What needs to be done: The answer must be a single number: the count of lines in the records below that contain the word "order".

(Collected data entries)
* * * * *
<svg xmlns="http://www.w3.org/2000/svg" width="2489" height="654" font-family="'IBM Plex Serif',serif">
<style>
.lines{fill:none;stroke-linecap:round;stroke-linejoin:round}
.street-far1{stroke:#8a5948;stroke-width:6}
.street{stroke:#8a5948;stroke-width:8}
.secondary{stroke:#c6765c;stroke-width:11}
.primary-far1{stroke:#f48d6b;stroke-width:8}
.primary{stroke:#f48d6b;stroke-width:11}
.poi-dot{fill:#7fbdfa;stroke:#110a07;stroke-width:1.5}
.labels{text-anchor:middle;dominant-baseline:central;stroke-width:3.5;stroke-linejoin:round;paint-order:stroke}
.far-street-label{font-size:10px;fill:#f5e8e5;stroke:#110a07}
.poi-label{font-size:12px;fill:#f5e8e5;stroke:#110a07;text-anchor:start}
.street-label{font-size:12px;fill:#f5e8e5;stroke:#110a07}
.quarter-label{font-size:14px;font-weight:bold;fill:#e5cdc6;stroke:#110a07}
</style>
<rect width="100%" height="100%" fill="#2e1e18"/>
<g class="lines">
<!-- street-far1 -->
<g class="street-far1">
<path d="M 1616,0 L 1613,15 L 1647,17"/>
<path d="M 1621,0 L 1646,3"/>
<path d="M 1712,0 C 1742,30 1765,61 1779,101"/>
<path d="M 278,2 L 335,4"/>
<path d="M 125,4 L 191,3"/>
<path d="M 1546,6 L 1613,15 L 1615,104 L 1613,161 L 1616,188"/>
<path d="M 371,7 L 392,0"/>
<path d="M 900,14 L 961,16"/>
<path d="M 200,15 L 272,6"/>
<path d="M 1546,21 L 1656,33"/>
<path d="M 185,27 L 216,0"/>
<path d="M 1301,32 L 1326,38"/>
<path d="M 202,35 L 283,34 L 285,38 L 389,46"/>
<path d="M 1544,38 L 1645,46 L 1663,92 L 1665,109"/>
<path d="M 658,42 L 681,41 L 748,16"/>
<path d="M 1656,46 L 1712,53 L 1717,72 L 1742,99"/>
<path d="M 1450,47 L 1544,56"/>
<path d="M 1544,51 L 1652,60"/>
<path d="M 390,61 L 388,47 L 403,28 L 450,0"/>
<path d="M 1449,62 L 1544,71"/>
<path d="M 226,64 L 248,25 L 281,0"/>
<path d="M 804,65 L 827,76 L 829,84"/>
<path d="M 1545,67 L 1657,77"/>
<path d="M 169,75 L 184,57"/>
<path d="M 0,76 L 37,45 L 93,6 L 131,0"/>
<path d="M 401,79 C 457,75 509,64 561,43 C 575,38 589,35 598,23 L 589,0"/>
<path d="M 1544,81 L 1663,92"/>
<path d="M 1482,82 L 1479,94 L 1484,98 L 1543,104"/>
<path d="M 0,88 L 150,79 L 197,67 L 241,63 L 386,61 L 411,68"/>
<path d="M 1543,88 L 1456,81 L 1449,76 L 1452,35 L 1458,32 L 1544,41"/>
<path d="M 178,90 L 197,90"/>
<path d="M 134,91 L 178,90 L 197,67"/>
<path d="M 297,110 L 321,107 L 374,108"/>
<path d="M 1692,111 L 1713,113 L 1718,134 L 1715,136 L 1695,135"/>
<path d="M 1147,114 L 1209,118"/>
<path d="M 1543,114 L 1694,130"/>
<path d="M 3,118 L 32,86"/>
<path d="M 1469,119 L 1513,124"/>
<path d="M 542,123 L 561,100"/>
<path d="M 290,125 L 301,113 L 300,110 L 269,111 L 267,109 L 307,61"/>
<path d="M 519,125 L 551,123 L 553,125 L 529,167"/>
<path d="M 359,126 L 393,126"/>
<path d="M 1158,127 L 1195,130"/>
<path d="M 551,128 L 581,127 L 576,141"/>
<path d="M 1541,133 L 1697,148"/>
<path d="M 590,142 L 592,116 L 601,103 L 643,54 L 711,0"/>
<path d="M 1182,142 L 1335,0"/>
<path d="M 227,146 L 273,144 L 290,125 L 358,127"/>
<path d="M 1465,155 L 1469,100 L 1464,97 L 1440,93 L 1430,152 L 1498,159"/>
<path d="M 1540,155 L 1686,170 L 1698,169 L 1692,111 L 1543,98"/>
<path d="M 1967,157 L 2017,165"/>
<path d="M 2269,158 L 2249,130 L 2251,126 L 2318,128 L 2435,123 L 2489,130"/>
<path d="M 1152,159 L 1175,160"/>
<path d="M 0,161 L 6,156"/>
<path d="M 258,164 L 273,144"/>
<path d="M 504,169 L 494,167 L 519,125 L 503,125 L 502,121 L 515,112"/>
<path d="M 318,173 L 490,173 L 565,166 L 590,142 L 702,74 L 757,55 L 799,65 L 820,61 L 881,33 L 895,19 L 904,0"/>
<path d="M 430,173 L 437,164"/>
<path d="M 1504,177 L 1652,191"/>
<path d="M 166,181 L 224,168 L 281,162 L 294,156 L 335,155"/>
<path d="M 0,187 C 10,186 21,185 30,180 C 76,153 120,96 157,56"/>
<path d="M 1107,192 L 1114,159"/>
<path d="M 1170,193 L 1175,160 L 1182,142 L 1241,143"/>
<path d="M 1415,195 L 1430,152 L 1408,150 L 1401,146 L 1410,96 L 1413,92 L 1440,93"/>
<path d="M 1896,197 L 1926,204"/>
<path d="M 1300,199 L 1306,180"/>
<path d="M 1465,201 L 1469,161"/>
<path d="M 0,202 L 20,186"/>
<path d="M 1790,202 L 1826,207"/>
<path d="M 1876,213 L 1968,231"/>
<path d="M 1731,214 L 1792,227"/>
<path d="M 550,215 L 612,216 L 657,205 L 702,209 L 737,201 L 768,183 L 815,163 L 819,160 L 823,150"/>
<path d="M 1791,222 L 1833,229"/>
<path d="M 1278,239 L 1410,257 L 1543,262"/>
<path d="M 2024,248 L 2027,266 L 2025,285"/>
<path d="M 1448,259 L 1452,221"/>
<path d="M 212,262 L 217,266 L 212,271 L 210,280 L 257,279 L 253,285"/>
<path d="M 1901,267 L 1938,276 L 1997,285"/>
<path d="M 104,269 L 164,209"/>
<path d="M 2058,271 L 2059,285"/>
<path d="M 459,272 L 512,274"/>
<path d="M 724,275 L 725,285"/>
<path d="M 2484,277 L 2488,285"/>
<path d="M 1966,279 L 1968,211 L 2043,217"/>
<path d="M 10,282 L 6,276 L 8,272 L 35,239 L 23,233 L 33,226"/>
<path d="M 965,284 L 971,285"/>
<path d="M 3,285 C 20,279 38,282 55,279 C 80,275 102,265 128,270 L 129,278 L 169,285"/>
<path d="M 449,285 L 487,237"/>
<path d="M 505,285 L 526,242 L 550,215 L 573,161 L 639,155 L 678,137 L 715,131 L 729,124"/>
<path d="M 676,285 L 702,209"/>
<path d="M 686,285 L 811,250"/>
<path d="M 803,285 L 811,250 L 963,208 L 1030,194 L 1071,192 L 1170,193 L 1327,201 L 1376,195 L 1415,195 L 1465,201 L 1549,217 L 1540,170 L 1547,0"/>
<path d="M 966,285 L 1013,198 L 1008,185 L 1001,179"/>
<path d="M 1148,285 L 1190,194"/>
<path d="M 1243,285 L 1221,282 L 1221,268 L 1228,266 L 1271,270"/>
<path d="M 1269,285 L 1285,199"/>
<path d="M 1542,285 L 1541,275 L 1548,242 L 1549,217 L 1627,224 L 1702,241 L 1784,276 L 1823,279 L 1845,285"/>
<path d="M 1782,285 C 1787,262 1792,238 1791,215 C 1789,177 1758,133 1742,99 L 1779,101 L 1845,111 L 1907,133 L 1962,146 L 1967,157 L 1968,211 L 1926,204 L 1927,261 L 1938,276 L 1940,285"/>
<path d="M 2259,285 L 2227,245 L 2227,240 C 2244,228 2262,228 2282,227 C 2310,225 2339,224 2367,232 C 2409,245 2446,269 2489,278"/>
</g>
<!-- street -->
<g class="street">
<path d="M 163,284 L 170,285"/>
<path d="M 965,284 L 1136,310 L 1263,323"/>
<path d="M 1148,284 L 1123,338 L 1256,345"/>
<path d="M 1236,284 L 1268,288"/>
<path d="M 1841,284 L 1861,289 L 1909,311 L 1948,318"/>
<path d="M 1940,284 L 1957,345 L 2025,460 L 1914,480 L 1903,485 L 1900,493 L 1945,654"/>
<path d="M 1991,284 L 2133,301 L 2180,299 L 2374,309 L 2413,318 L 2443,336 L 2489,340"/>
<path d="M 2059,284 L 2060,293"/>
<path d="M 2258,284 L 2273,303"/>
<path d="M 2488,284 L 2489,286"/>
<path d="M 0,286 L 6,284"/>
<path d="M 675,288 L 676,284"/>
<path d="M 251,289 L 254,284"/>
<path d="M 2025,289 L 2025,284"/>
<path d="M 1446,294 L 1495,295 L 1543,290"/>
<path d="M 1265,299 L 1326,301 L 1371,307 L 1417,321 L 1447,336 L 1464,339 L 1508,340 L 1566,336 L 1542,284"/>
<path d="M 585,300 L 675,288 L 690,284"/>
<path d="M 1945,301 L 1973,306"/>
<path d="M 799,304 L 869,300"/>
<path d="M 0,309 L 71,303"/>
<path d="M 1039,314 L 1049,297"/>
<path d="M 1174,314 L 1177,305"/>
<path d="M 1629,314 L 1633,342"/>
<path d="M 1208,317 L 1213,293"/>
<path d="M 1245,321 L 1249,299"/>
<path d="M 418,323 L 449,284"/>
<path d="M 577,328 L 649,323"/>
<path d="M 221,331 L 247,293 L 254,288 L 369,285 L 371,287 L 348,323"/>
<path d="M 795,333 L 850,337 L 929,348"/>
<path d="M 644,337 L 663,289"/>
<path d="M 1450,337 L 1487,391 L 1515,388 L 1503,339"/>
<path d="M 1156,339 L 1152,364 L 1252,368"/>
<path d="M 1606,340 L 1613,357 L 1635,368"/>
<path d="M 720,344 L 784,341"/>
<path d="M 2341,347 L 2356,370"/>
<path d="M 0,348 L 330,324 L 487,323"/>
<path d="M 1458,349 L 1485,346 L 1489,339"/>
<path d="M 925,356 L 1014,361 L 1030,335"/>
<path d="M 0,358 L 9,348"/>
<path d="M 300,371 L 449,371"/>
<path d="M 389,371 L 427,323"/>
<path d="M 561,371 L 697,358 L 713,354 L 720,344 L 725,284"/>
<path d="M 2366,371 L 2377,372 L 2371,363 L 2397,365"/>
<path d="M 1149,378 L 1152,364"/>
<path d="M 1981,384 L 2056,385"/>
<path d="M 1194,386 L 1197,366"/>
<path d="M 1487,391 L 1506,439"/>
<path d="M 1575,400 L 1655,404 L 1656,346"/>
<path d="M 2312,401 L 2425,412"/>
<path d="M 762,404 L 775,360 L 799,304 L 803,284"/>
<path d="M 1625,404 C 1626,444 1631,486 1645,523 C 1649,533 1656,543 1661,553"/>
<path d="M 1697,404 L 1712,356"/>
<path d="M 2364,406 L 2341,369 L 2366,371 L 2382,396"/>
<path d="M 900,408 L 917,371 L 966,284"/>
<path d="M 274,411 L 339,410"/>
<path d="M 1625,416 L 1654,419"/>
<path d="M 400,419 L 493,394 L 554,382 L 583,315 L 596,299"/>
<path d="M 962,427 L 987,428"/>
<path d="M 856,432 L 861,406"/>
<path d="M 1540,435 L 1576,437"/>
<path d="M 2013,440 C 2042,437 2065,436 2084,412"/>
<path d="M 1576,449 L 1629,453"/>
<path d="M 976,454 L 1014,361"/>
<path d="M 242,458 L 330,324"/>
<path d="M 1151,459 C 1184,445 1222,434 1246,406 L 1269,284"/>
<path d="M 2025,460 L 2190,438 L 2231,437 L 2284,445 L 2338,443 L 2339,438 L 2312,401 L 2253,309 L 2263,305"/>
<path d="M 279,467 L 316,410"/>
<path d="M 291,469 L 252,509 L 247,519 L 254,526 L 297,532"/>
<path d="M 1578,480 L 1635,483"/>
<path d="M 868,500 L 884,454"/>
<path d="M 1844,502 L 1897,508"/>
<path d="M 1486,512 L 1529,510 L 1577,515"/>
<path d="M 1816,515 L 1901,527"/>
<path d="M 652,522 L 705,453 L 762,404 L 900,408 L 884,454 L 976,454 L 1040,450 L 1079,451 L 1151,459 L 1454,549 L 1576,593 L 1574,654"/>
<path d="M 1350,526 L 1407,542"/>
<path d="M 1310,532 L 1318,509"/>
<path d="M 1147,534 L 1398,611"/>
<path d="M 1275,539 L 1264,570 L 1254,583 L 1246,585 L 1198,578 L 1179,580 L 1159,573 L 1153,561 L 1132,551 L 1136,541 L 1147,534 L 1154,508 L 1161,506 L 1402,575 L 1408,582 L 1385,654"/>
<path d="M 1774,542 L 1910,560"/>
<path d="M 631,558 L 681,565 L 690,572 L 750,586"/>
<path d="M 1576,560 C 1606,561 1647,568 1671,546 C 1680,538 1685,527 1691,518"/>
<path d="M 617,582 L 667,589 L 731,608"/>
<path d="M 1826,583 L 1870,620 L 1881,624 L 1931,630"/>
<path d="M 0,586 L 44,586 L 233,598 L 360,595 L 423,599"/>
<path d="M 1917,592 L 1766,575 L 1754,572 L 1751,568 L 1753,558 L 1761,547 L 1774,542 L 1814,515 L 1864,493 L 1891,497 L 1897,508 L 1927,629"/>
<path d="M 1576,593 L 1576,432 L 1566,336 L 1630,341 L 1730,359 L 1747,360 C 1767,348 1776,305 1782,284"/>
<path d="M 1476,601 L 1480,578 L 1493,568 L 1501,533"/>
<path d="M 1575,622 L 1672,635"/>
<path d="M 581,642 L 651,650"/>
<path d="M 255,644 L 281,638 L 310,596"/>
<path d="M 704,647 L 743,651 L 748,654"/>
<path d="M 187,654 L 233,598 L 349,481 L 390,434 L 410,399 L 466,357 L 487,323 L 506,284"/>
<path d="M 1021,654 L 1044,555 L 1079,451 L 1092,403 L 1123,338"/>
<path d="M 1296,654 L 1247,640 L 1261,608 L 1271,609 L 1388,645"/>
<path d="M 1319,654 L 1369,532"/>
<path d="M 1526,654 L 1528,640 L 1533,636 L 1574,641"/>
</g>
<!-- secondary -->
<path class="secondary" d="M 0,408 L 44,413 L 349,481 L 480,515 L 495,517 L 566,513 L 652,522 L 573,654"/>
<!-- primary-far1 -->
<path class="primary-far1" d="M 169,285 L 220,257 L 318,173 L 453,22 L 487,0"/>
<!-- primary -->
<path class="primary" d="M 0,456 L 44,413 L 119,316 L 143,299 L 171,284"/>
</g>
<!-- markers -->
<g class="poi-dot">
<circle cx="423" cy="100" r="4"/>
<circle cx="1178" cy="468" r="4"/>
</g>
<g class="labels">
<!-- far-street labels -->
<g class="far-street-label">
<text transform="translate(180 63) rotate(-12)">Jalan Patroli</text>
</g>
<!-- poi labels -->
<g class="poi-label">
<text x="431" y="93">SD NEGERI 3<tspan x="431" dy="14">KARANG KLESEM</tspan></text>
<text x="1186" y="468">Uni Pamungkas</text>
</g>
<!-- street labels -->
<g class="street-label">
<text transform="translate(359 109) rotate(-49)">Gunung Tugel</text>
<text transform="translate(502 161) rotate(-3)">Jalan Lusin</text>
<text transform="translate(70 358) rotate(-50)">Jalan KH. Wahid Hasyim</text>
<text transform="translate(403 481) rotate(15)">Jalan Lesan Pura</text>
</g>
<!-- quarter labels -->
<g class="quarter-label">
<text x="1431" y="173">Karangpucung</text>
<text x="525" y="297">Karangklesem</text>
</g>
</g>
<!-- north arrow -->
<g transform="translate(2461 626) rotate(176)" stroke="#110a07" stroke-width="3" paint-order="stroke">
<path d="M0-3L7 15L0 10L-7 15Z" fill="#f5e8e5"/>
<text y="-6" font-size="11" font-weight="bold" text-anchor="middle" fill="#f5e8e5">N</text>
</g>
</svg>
* * * * *
Task answer: 2